Bekanntlich sind das zwei unterschiedliche Lehren, die von Jesus und die von Paulus. Wohl deshalb sind in der Schweiz über 250 zerspaltene christliche Kirchen Freikirchen und Sondergruppen, weil jede einen Vers aus der neuen Testament herauspickt, wie bei einem Kochbuch ein Rezept.

Wie Paulus die Lehre des Jesus veränderte

Die ersten urchristlichen Gemeinden wurden nach dem Zeugnis der Bibel von Gott bzw. Christus unmittelbar durch das "Prophetische Wort" geführt (vgl. z. B. Johannes 16, 13; Apostelgeschichte 2, 17-18; 1. Korinther 12, 28). Demnach sprach Christus aus der geistigen Welt durch Prophetenmund zu den Menschen, und nach der Erzählung in der Apostelgeschichte war die "Menge der Gläubigen" "ein Herz und eine Seele" (4, 32). "Sie blieben beständig in der Lehre der Apostel und in der Gemeinschaft und im Brotbrechen und im Gebet" (Apostelgeschichte 2, 42), sie taten Gutes an ihren Nächsten "und fanden Wohlwollen beim ganzen Volk" (Apostelgeschichte 2, 47). In dieser Zeit kam Saulus, später Paulus genannt, hinzu und gab offenbar den ersten größeren Anlass für Unstimmigkeiten ...

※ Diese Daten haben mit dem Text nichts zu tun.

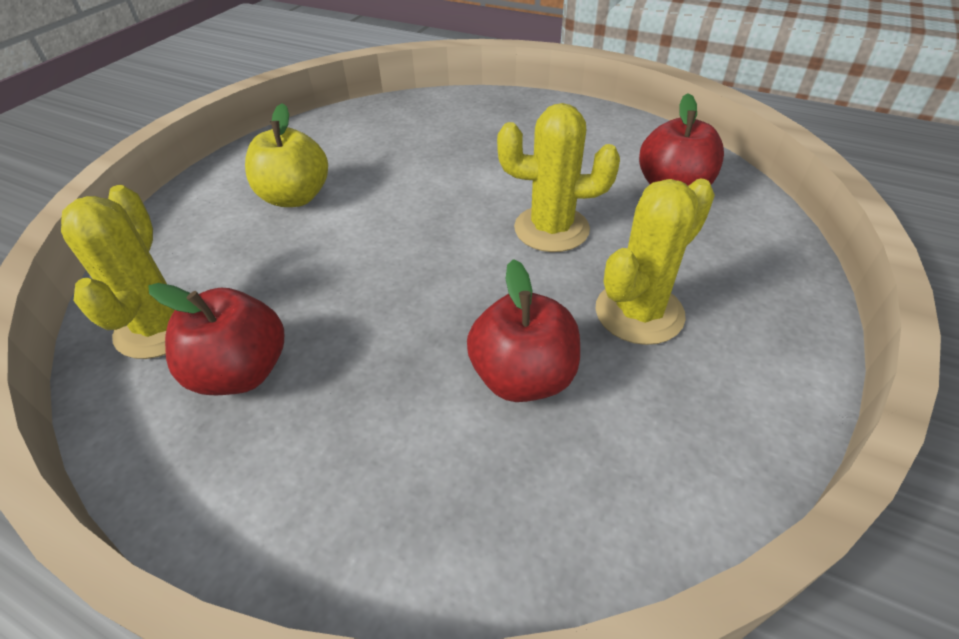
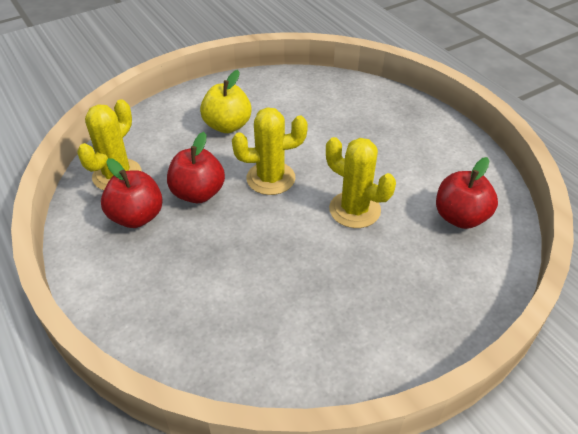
camera: 30 degrees right, 0 degrees up
red apple [467,259,580,402] -> red apple moved to [167,132,225,203]
yellow cactus [596,178,715,345] -> yellow cactus moved to [232,107,308,195]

Saulus aus Tarsus in Kleinasien (weitgehend identisch mit der heutigen Türkei) ist als jüdischer Pharisäer ein erbitterter Gegner von Jesus von Nazareth und verfolgt die urchristliche Gemeinde. Dann erfolgt ein Einschnitt in seinem Leben: In einer Vision glaubt er eines Tages, die Stimme des Mannes aus Nazareth zu hören, und er glaubt auch, ihn zu sehen. Unmittelbar im Anschluss daran wird der urchristliche Prophet Hananias zu ihm geschickt, um Saulus seinen neuen Auftrag zu übermitteln (Apostelgeschichte 9, 10 ff.). Nach diesen Erlebnissen ist Paulus davon überzeugt, dass Jesus in der Tat der "Christus" war, das heißt, der Gesandte Gottes, der Israel verheißene Befreier bzw. Erlöser. Saulus orientiert sich um. In Zukunft will er für ihn kämpfen, nicht mehr gegen ihn - so wie es ihm durch das Prophetische Wort mitgeteilt wird (9, 15).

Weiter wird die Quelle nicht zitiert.